Who said “that which hurts instructs”? If you’ve been around in the writing game for a while, it’s possible you’ll have experienced some of the agonies referred to. I hope some of the happiness as well.
Post bruising encounter
There I was. Rejected. Going over the hill (no comments please) towards the Firth of Forth. I’d had an informative cuppa, ground my teeth in frustration and, bruises salved, remained determined to carry on. If you missed the first part, start here. The second part is here.
In the course of the journey, a few lines insinuated themselves into my mind. Have you ever burst into verse (or worse). I now call it a poetitch moment not poetic, poetitch. Poetitch means overcome by an urge to scribble a few heart-felt on paper or in a posh device if you have one.
I’d been tweaking a sonnet (egotism or what?) for a painting Pauline McGee passed to me. And without warning four lines emerged:
At last our hero sets the pace
And presses on to Ainster’s shore
Above the sea wall, wind-swept street
A book shop where he’ll next explore …
A Different Bookseller’s Eye
A friendly, older man gazed up from a screen behind the counter. Fantastic auburn mutton-chops framed an interested face. Our conversation went something like this.
Car’s in for some work, though I’d drop in … [here we go, here we go, here we go!]
Nice to see you.
Actually, I’m a local writer, do you support local writers?
Of course. [could’ve knocked me down with a haggis—preferably not frozen]

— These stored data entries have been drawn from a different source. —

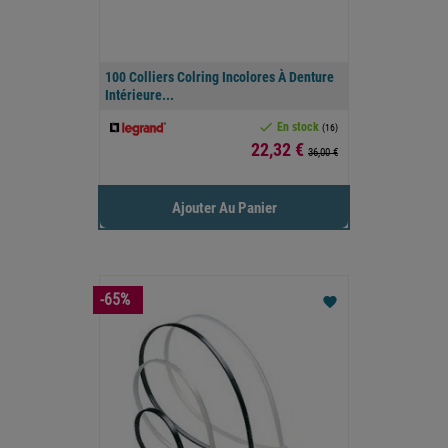
100 Colliers Colring Incolores À Denture
Intérieure...

En stock
(16)
Prix
22,32 €
36,00 €
Ajouter Au Panier
-65%
favorite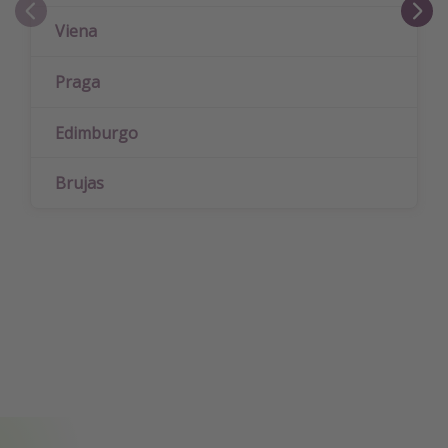
Viena
Praga
Edimburgo
Brujas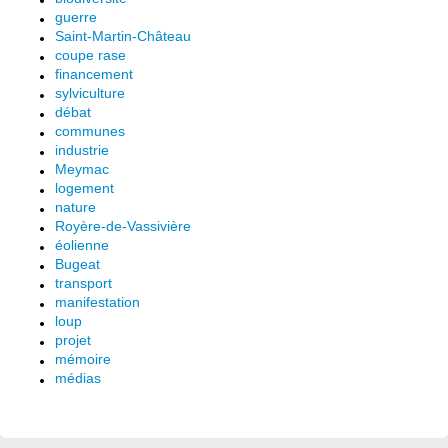
guerre
Saint-Martin-Château
coupe rase
financement
sylviculture
débat
communes
industrie
Meymac
logement
nature
Royère-de-Vassivière
éolienne
Bugeat
transport
manifestation
loup
projet
mémoire
médias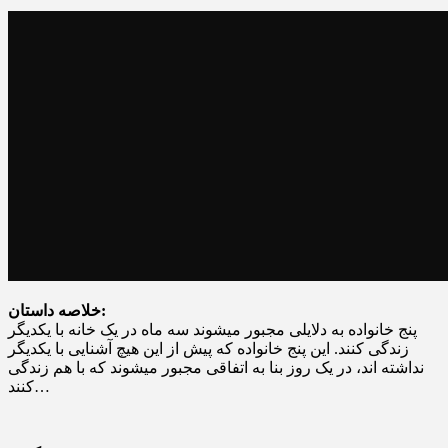
خلاصه داستان:
پنج خانواده به دلایلی مجبور میشوند سه ماه در یک خانه با یکدیگر
زندگی کنند. این پنج خانواده که پیش از این هیچ آشنایی با یکدیگر
نداشته اند، در یک روز بنا به اتفاقی مجبور میشوند که با هم زندگی
کنند…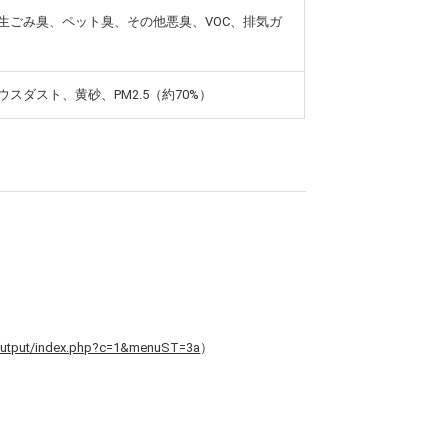
生ごみ臭、ペット臭、その他悪臭、VOC、排気ガ
スダスト、黄砂、PM2.5（約70%）
g/output/index.php?c=1&menuST=3a
）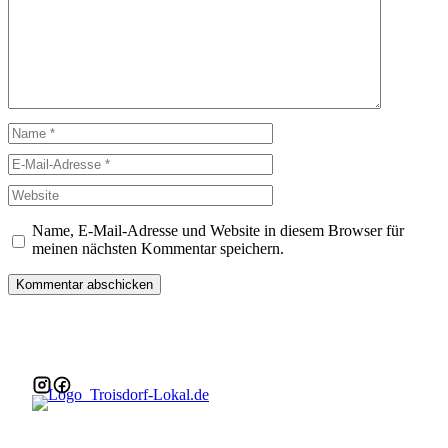
Name
E-
Mail-
Website
Adresse
Name, E-Mail-Adresse und Website in diesem Browser für
meinen nächsten Kommentar speichern.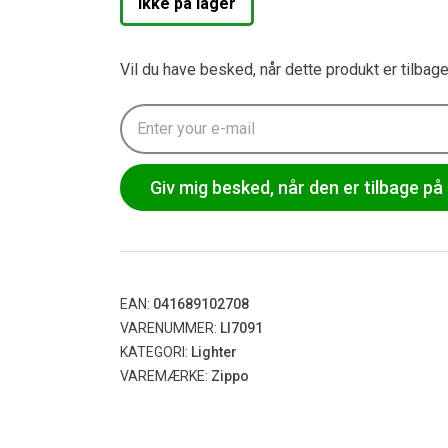
Ikke på lager
Vil du have besked, når dette produkt er tilbag
Giv mig besked, når den er tilbage på 
EAN:
041689102708
VARENUMMER:
LI7091
KATEGORI:
Lighter
VAREMÆRKE:
Zippo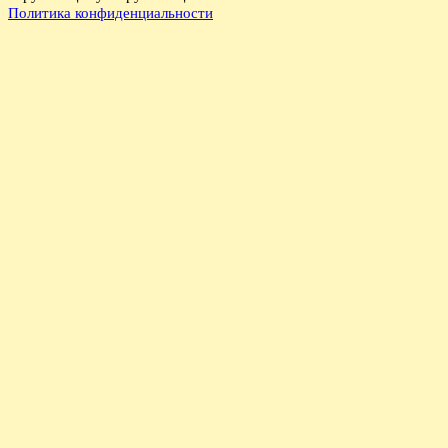
Политика конфиденциальности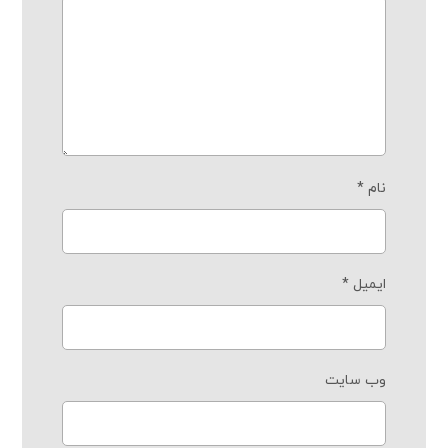
نام
*
ایمیل
*
وب‌ سایت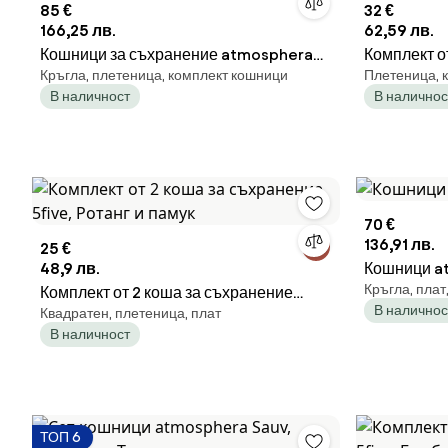
85 €
32 €
166,25 лв.
62,59 лв.
Кошници за съхранение atmosphera
Комплект о
Кръгла, плетеница, комплект кошници
Плетеница, 
Wonj, 3 бр
5five Lise,
В наличност
В наличнос
70 €
136,91 лв.
25 €
48,9 лв.
Кошници at
Кръгла, плат
Комплект от 2 коша за съхранение
В наличнос
Квадратен, плетеница, плат
5five, Ротанг и памук
В наличност
ТОП 6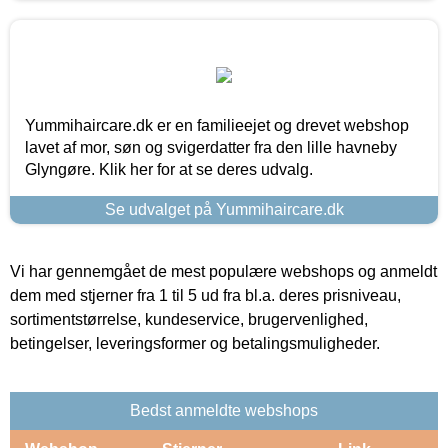
Yummihaircare.dk er en familieejet og drevet webshop
lavet af mor, søn og svigerdatter fra den lille havneby
Glyngøre. Klik her for at se deres udvalg.
Se udvalget på Yummihaircare.dk
Vi har gennemgået de mest populære webshops og anmeldt
dem med stjerner fra 1 til 5 ud fra bl.a. deres prisniveau,
sortimentstørrelse, kundeservice, brugervenlighed,
betingelser, leveringsformer og betalingsmuligheder.
Bedst anmeldte webshops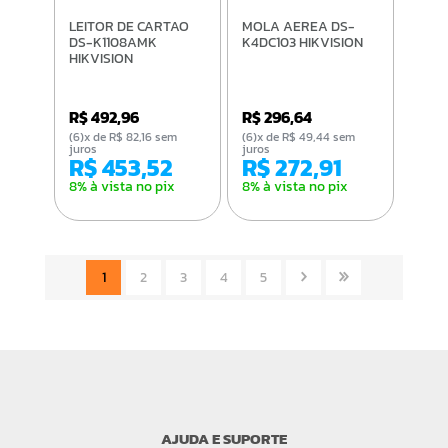
LEITOR DE CARTAO
MOLA AEREA DS-
DS-K1108AMK
K4DC103 HIKVISION
HIKVISION
R$ 492,96
R$ 296,64
(6)x de R$ 82,16 sem
(6)x de R$ 49,44 sem
juros
juros
R$ 453,52
R$ 272,91
8% à vista no pix
8% à vista no pix
1
2
3
4
5
AJUDA E SUPORTE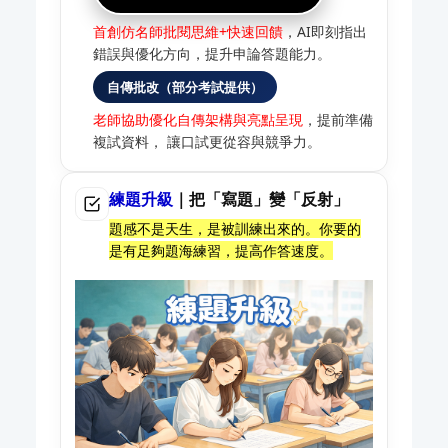
首創仿名師批閱思維+快速回饋
，AI即刻指出
錯誤與優化方向，提升申論答題能力。
自傳批改（部分考試提供）
老師協助優化自傳架構與亮點呈現
，提前準備
複試資料， 讓口試更從容與競爭力。
練題升級
｜把「寫題」變「反射」
題感不是天生，是被訓練出來的。你要的
是有足夠題海練習，提高作答速度。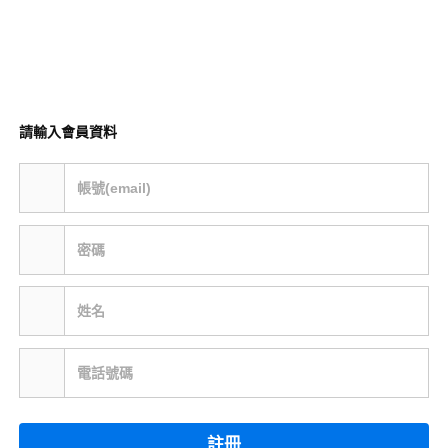
請輸入會員資料
帳號(email)
密碼
姓名
電話號碼
註冊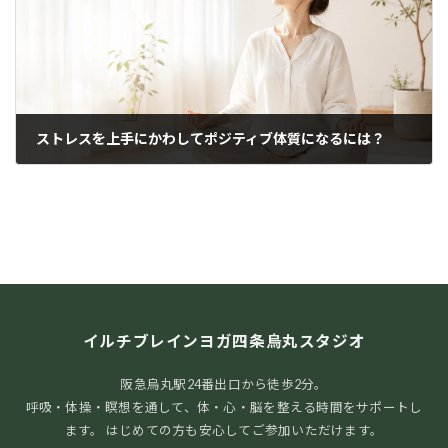
ストレスを上手にかわしてポジティブ体質になるには？
2020年5月23日
イルチブレインヨガ四条烏丸スタジオ
阪急烏丸駅24番出口から徒歩2分。
呼吸・体操・瞑想を通して、体・心・脳を整える時間をサポートし
ます。 はじめての方も安心してご参加いただけます。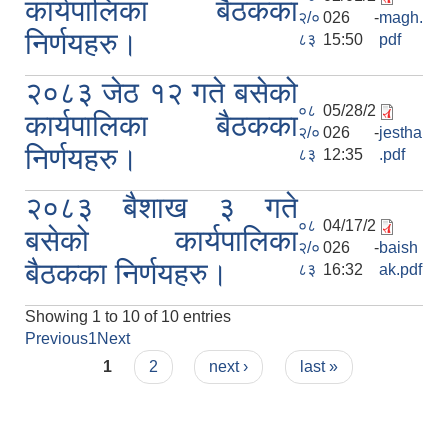
कार्यपालिका बैठकका
२/०
026 -
magh.
निर्णयहरु।
८३
15:50
pdf
२०८३ जेठ १२ गते बसेको
०८
05/28/2
कार्यपालिका बैठकका
२/०
026 -
jestha
निर्णयहरु।
८३
12:35
.pdf
२०८३ बैशाख ३ गते
०८
04/17/2
बसेको कार्यपालिका
२/०
026 -
baish
बैठकका निर्णयहरु।
८३
16:32
ak.pdf
Showing 1 to 10 of 10 entries
Previous
1
Next
Pages
1
2
next ›
last »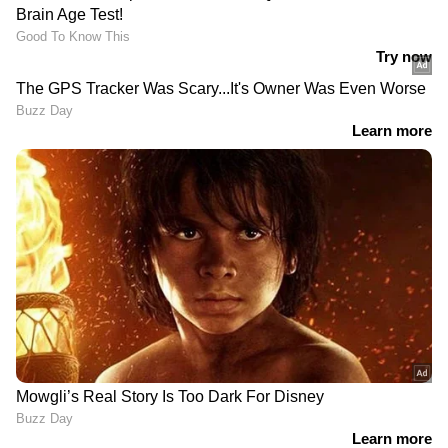
DOWNLOAD APP
RECOMMENDED STORIES
നീറ്റ് പരീക്ഷ ക്രമേക്കേട്:
സിനിമ പോലെ എളുപ്പമല്ല,
മഹാരാഷ്ട്ര സ്വദേശിയുടെ
വിജയ് സർക്കാരിന് 6
വീട്ടിൽ 8 മണിക്കൂർ
മാസത്തിൽ കൂടുതൽ
പരിശോധന, അന്വേഷണം
ആയുസില്ലെന്ന് ഡിഎംകെ
ഊര്‍ജ്ജിതമാക്കി
എംഎൽഎ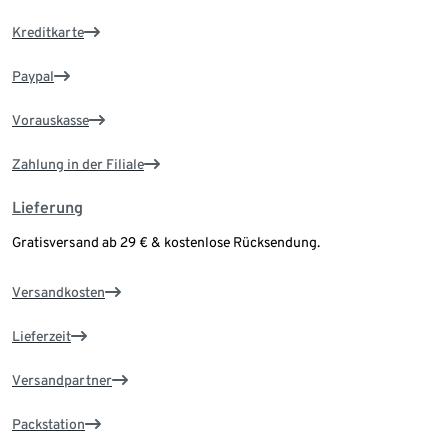
Kreditkarte
Paypal
Vorauskasse
Zahlung in der Filiale
Lieferung
Gratisversand ab 29 € & kostenlose Rücksendung.
Versandkosten
Lieferzeit
Versandpartner
Packstation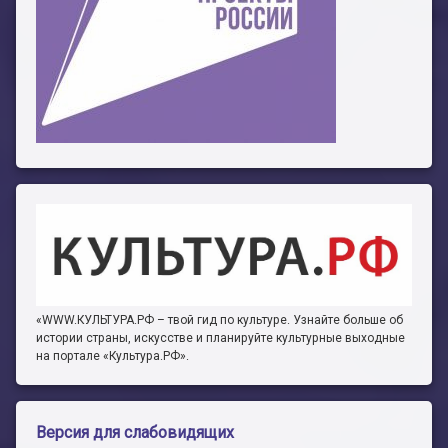
«WWW.КУЛЬТУРА.РФ – твой гид по культуре. Узнайте больше об
истории страны, искусстве и планируйте культурные выходные
на портале «Культура.РФ».
Версия для слабовидящих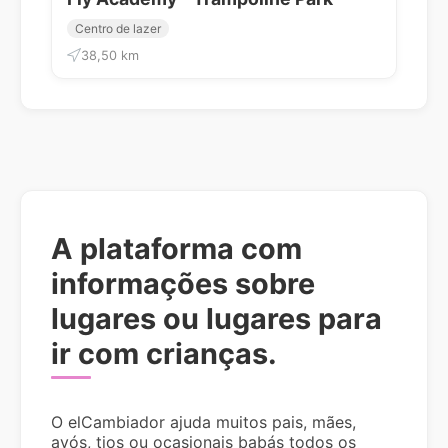
Centro de lazer
38,50 km
A plataforma com
informações sobre
lugares ou lugares para
ir com crianças.
O elCambiador ajuda muitos pais, mães,
avós, tios ou ocasionais babás todos os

Jings! Crivens! Help Ma’ Boab! We had a brief, friendly and business like chat. He took a small stock of books, we agreed pricing and terms. Today, they’re in the shop window.
The bookseller’s pleasure with the books and cover quality makes me smile yet. I recalled a blog by Anna Spoke and her reflections on getting in a bookstore window (she’s an excellent connection for writers, by the way).
Big sigh? … no, not yet … not done …
There you go, books in a store. Now what about the local press and radio? No, friend, it’s not masochism – it’s get out there time.